§ WORK REQUEST: Return only the line that contains "ring mcp: (1254, 879)" and each line after it, through the last line of the data below, copied exactly.

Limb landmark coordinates
- Opening Delimiter -
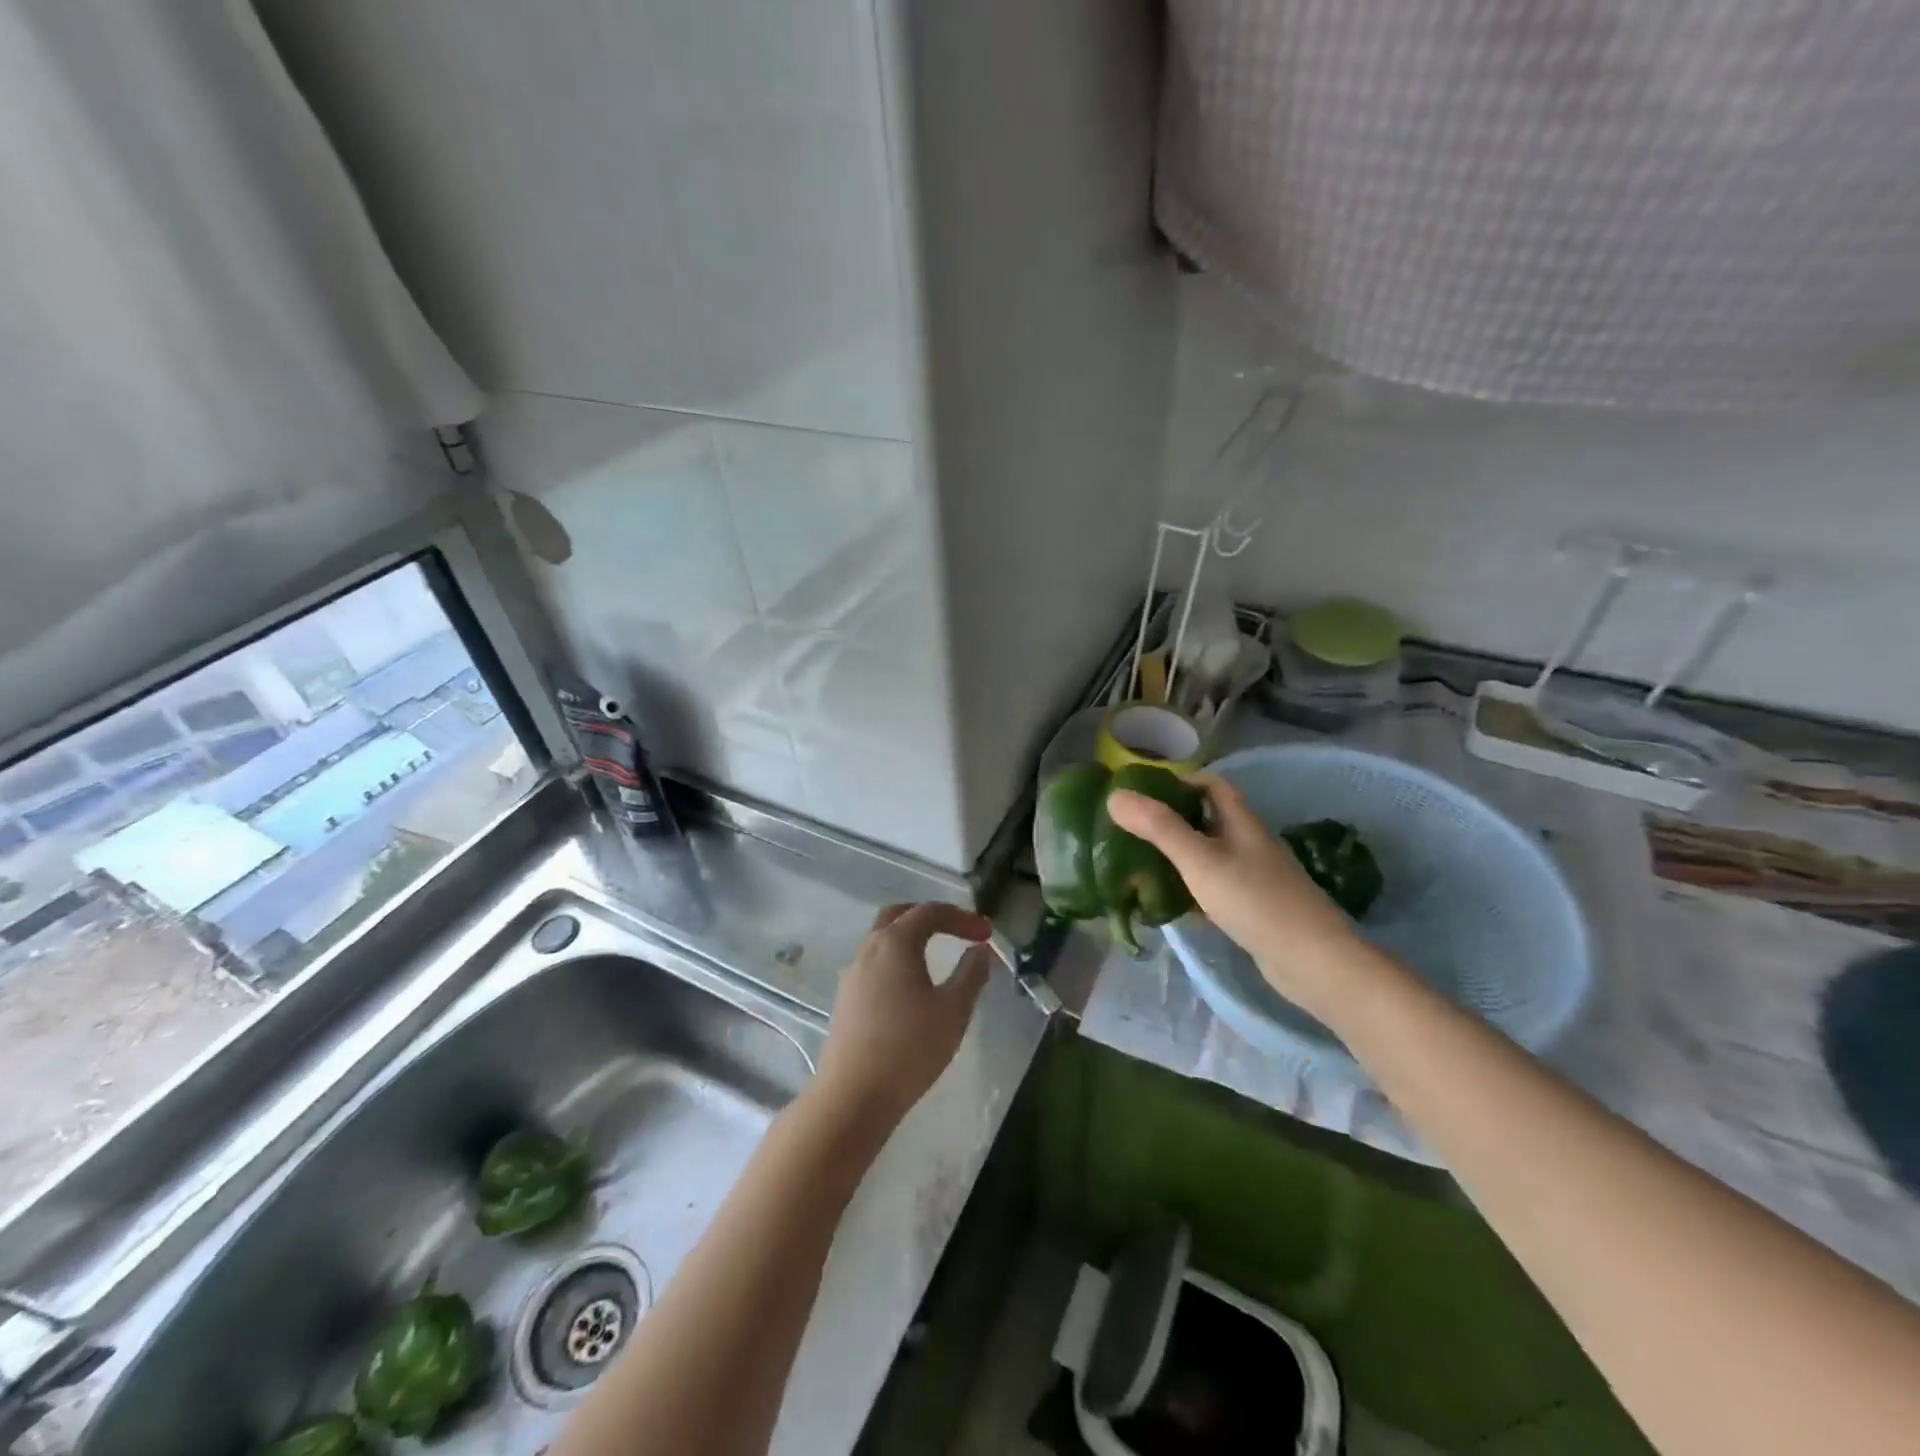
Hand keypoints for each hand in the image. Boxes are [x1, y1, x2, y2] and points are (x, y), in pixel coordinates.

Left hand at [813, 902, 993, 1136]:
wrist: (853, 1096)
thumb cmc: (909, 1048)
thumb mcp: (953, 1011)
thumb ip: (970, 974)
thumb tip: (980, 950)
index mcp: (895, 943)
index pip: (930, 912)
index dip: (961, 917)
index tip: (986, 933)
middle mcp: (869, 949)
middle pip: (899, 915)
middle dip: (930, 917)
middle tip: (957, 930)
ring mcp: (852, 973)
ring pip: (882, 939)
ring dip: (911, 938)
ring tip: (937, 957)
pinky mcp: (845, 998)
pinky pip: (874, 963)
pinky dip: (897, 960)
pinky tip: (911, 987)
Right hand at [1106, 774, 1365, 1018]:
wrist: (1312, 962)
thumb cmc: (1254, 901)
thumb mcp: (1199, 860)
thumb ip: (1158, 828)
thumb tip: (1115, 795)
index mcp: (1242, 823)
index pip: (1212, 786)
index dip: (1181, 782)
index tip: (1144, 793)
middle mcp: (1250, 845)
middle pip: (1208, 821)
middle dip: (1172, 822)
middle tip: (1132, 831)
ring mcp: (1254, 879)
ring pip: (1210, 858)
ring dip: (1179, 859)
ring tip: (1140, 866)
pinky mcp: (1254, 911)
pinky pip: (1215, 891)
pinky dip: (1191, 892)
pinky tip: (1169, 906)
- Closing Delimiter -
§ EXERCISE RESULT:
ring mcp: (1254, 879)
ring pip: (1210, 858)
ring dip: (1179, 859)
ring tip: (1140, 866)
pinky mcp: (1254, 911)
pinky pip: (1215, 891)
pinky dip: (1191, 892)
pinky tip: (1169, 906)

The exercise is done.